Segment Start: Raw data
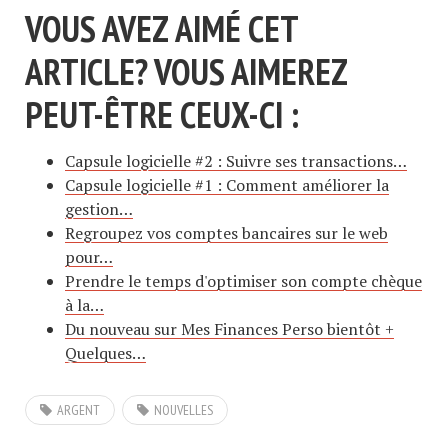
VOUS AVEZ AIMÉ CET
ARTICLE? VOUS AIMEREZ
PEUT-ÊTRE CEUX-CI :
Capsule logicielle #2 : Suivre ses transactions…
Capsule logicielle #1 : Comment améliorer la
gestion…
Regroupez vos comptes bancaires sur le web
pour…
Prendre le temps d'optimiser son compte chèque
à la…
Du nouveau sur Mes Finances Perso bientôt +
Quelques…
ARGENT
NOUVELLES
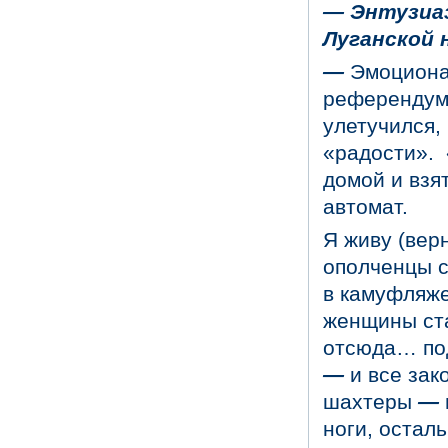
—
Энтузиаз
Луганской 
—
Эмоционал
референдум
улетучился,
«радости». «
домой и взя
автомат.
Я живу (вер
ополченцы с
в камуфляже
женщины ста
отсюда… под
—
и все зак
шахтеры
—
ноги, оста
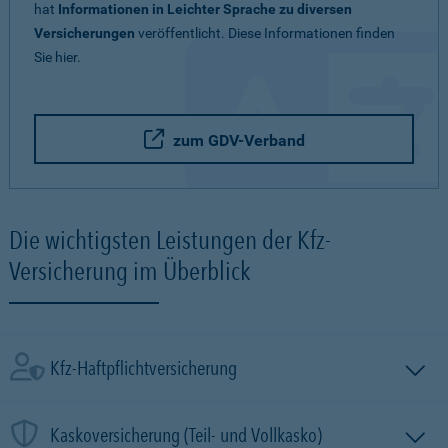
hat
Informationen in Leichter Sprache zu diversen
Versicherungen
veröffentlicht. Diese Informationen finden
Sie hier.
zum GDV-Verband
Die wichtigsten Leistungen der Kfz-
Versicherung im Überblick
Kfz-Haftpflichtversicherung
Kaskoversicherung (Teil- und Vollkasko)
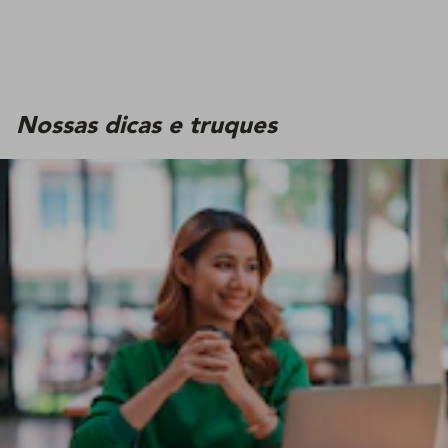
Nossas dicas e truques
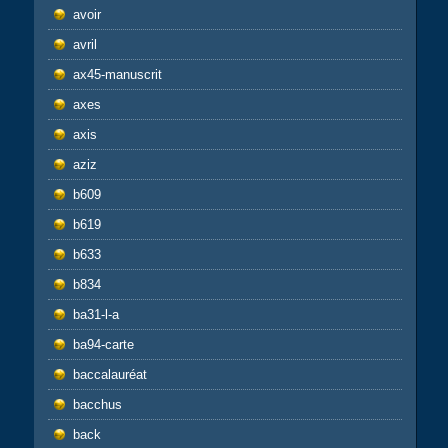
avoir
avril
ax45-manuscrit
axes
axis
aziz
b609
b619
b633
b834
ba31-l-a
ba94-carte
baccalauréat
bacchus
back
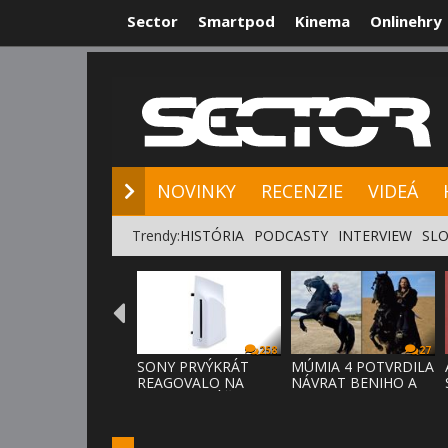
Sector
Smartpod
Kinema
Onlinehry
NOVINKY
RE
NOVINKY
RECENZIE
VIDEÁ
Trendy:
HISTÓRIA
PODCASTY
INTERVIEW
SLO
258
27
SONY PRVÝKRÁT
MÚMIA 4 POTVRDILA
REAGOVALO NA
NÁVRAT BENIHO A
KRITIKU HRÁČOV,
ARDETHA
Segment End: Raw data
#### [Your goal]
It would help to have the listing above repeated exactly, with all images removed.

#### [Answer space]
VOUS AVEZ AIMÉ CET
ARTICLE? VOUS AIMEREZ
PEUT-ÊTRE CEUX-CI :
Capsule logicielle #2 : Suivre ses transactions…
Capsule logicielle #1 : Comment améliorer la
gestion…
Regroupez vos comptes bancaires sur le web
pour…
Prendre le temps d'optimiser son compte chèque
à la…
Du nouveau sur Mes Finances Perso bientôt +
Quelques…
ARGENT
NOUVELLES
—
Энтузиаз
Луганской 
—
Эмоционал
референдум
улетучился,
«радости». «
домой и взя
автомат.
Я живу (вер
ополченцы с
в камуфляже
женщины ста
отсюда… под
—
и все зак
шахтеры
—
ноги, оста
hat
Informationen in Leichter Sprache zu diversen
Versicherungen
veröffentlicht. Diese Informationen finden
Sie hier.
zum GDV-Verband
Die wichtigsten Leistungen der Kfz-
Versicherung im Überblick
Kfz-Haftpflichtversicherung
Kaskoversicherung (Teil- und Vollkasko)
Nossas dicas e truques
avoir
avril
ax45-manuscrit
axes
axis
aziz
b609
b619
b633
b834
ba31-l-a
ba94-carte
baccalauréat
bacchus
back
Sector
Smartpod
Kinema
Onlinehry
NOVINKY
RE
NOVINKY
RECENZIE
VIDEÁ
Trendy:
HISTÓRIA
PODCASTY
INTERVIEW
SLO
258
27
SONY PRVÝKRÁT
MÚMIA 4 POTVRDILA
REAGOVALO NA
NÁVRAT BENIHO A
KRITIKU HRÁČOV,
ARDETHA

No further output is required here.